## DOMANDE DI STUDIO:
**a.** Riscrivi il passo del testo sul collegio episcopale che inizia con le parole in cui compare "[528] La natura" e termina con "i concili ecumenici.", sostituendo "conferenze episcopali" con "assemblee episcopali".
**b.** Riprendi il testo sul collegio episcopale dal punto in cui si ferma e proseguilo.

## DOCUMENTO DI PARTENZA:
++++++++
Il Collegio Episcopale

Autore: Autori Cristiani

Carissimi Fratelli e Sorelle ,
3. [526] Il ministero apostolico ha un carattere personale, in quanto ognuno dei ministri è chiamato da Cristo e, costituito suo rappresentante, agisce con responsabilità propria. Ma ha anche un carattere collegiale, in quanto i vescovi formano il collegio episcopale intorno al papa e, in modo analogo, i presbìteri formano il presbiterio diocesano sotto l’autorità del vescovo.
[527] Ogni vescovo in quanto tale è membro del collegio episcopale. «L’episcopato è uno e indiviso»nota; «come non vi è che un’unica Chiesa… così non vi è che un unico episcopato rappresentato da una molteplicità di vescovi uniti tra loro». Poiché i vescovi, per il dono dello Spirito, governano come rappresentanti di Cristo, in definitiva c’è un solo Pastore in molti pastori: «Cristo è lui solo che pasce il gregge, ma lo fa impersonandosi nei singoli pastori» e «tutti i pastori si identificano con la persona di uno solo, sono una cosa sola». All’interno della comunione in Cristo di tutti i fedeli, vi è una speciale comunione dei pastori.
Il collegio è formato dai vescovi insieme al papa e ha «piena e suprema potestà su tutta la Chiesa… In quanto composto da molti, sta ad esprimere la varietà e l’universalità del popolo di Dio; in quanto raccolto sotto un solo capo, sta ad esprimere l’unità del gregge di Cristo»nota. Così viene promossa la comunione pluriforme, dinamica e tesa alla mondialità; viene garantita una maggiore ricchezza nell’insegnamento.
[528] La natura collegiale dell’episcopato si manifesta concretamente nei vincoli visibili di fede, di carità, di disciplina e di corresponsabilità pastorale, in alcune istituzioni come i patriarcati o le conferenze episcopali, in alcuni avvenimenti come la concelebrazione dell’ordinazione, i sinodi e soprattutto i concili ecumenici.
Nei concili ecumenici il collegio dei vescovi «esercita in modo solenne la potestà sulla Chiesa universale».
[529] Il singolo vescovo «viene costituito membro del corpo episcopale in forza della consacrazione sacramentale e mediante la comunione gerarchica con il capo e i membri del collegio». Anche quando non compie atti formalmente collegiali, si trova nel collegio e ne fa risuonare la voce nella sua Chiesa particolare, se è in armonia con il papa e gli altri vescovi. Pur essendo maestro della fede e capo della sua comunità, ha il dovere di accordarsi con i suoi fratelli nell’episcopato, tenendosi lontano dall’individualismo. Pur esercitando il governo pastorale soltanto nella propria diocesi, è tenuto ad avere sollecitudine per tutte le Chiese. La sua responsabilità è insieme locale e universale, come la Chiesa stessa.
++++++++
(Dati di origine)
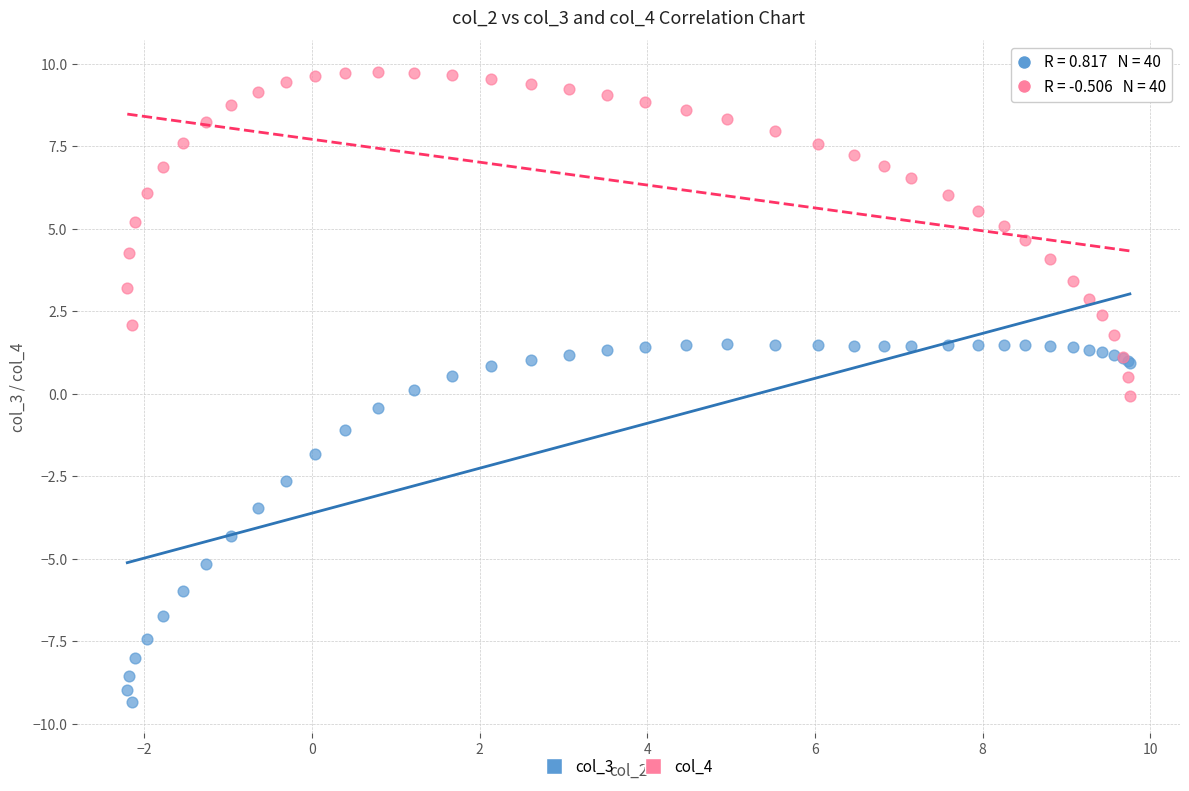

Which series has the largest Y range (max minus min)?

col_3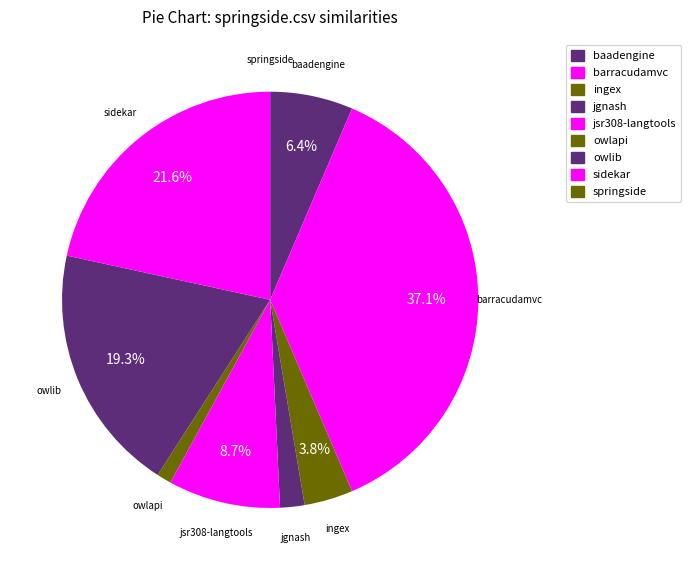

Count the number of slices in the pie.

9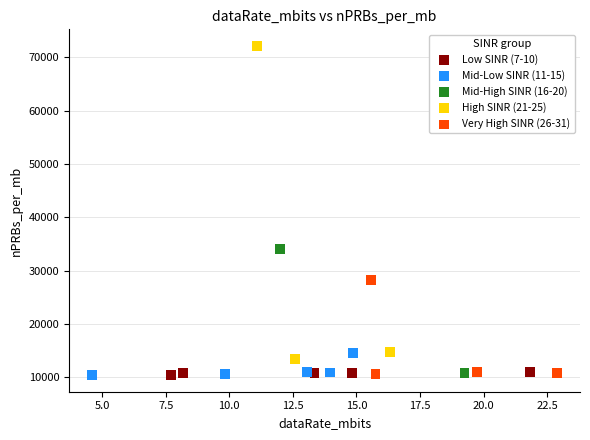

What are all the series names shown in the legend?

Low SINR (7-10), Mid-Low SINR (11-15), Mid-High SINR (16-20), High SINR (21-25), Very High SINR (26-31)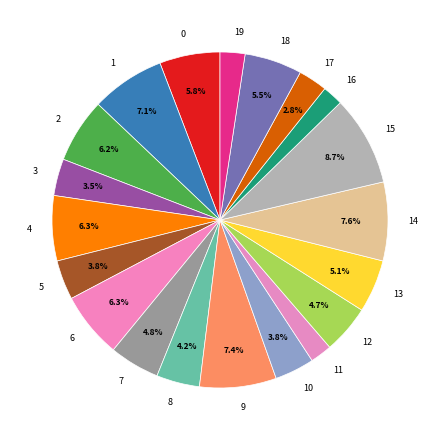

To the nearest percent, what percentage of the pie is 9?

7%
++++++++
## RISPOSTE SCRITTE:
**a.**
[528] La natura collegiale dell’episcopato si manifesta concretamente nei vincoli visibili di fede, di carità, di disciplina e di corresponsabilità pastorale, in alcune istituzioni come i patriarcati o le assemblee episcopali, in alcuni avvenimenti come la concelebrazione dell’ordinazione, i sinodi e soprattutto i concili ecumenici.

**b.**
[530] I vescovi formano un collegio che ha come capo visibile il papa e sono corresponsabili di tutta la Chiesa.
4. [531] Il collegio dei vescovi succede a quello degli apostoli; il vescovo di Roma succede a Pietro. Da lui eredita il compito di confermare i fratelli nella fede, il carisma della “roccia”, che dà coesione e stabilità a tutta la Chiesa: «Simone, Simone, ecco satana vi ha cercato per vagliarvi come il grano; ma io ho pregato per te, che non venga meno la tua fede; e tu, una volta ravveduto, conferma i tuoi fratelli» (Lc 22,31-32).
Durante la vita pubblica, Gesù ha dato a Simone il nuovo nome di Pietro e gli ha promesso uno speciale ruolo di guida con la triplice metafora della pietra, delle chiavi e del legare e sciogliere. Dopo la risurrezione, lo costituisce suo primo testimone: «apparve a Cefa e quindi ai Dodici» (1Cor 15,5)nota. Lo fa pastore di tutto il gregge: «Pasci i miei agnelli… Pasci le mie pecorelle» (Gv 21,15-16).
[532] Pietro, nella prima comunità di Gerusalemme, è sempre in prima fila come protagonista, nel prendere la parola a nome di tutti gli apostoli, nel compiere le guarigioni miracolose, nel punire gli indegni, nel confermare le conversioni, nell’ammettere i pagani, nell’affermare la libertà cristiana di fronte alla legge mosaica.
Pietro e Paolo, «le più grandi e le più giuste colonne», portano a compimento la loro testimonianza a Roma, dove versano il sangue per Cristo «insieme a una grande moltitudine di eletti». Per questo la Chiesa di Roma «presiede alla carità», e con essa, «per la sua più alta autorità apostolica, deve accordarsi ogni Chiesa, cioè i fedeli di qualsiasi parte», perché attraverso la successione dei suoi vescovi «la tradizione, che è nella Chiesa a partire dagli apostoli, e la predicazione della verità è giunta fino a noi». «Dalla discesa del Verbo incarnato verso di noi, tutte le Chiese cristiane sparse in ogni luogo hanno ritenuto e ritengono la grande Chiesa che è qui[a Roma]come unica base e fondamento, perché, secondo la promessa del Salvatore, le porte degli inferi non hanno mai prevalso su di essa».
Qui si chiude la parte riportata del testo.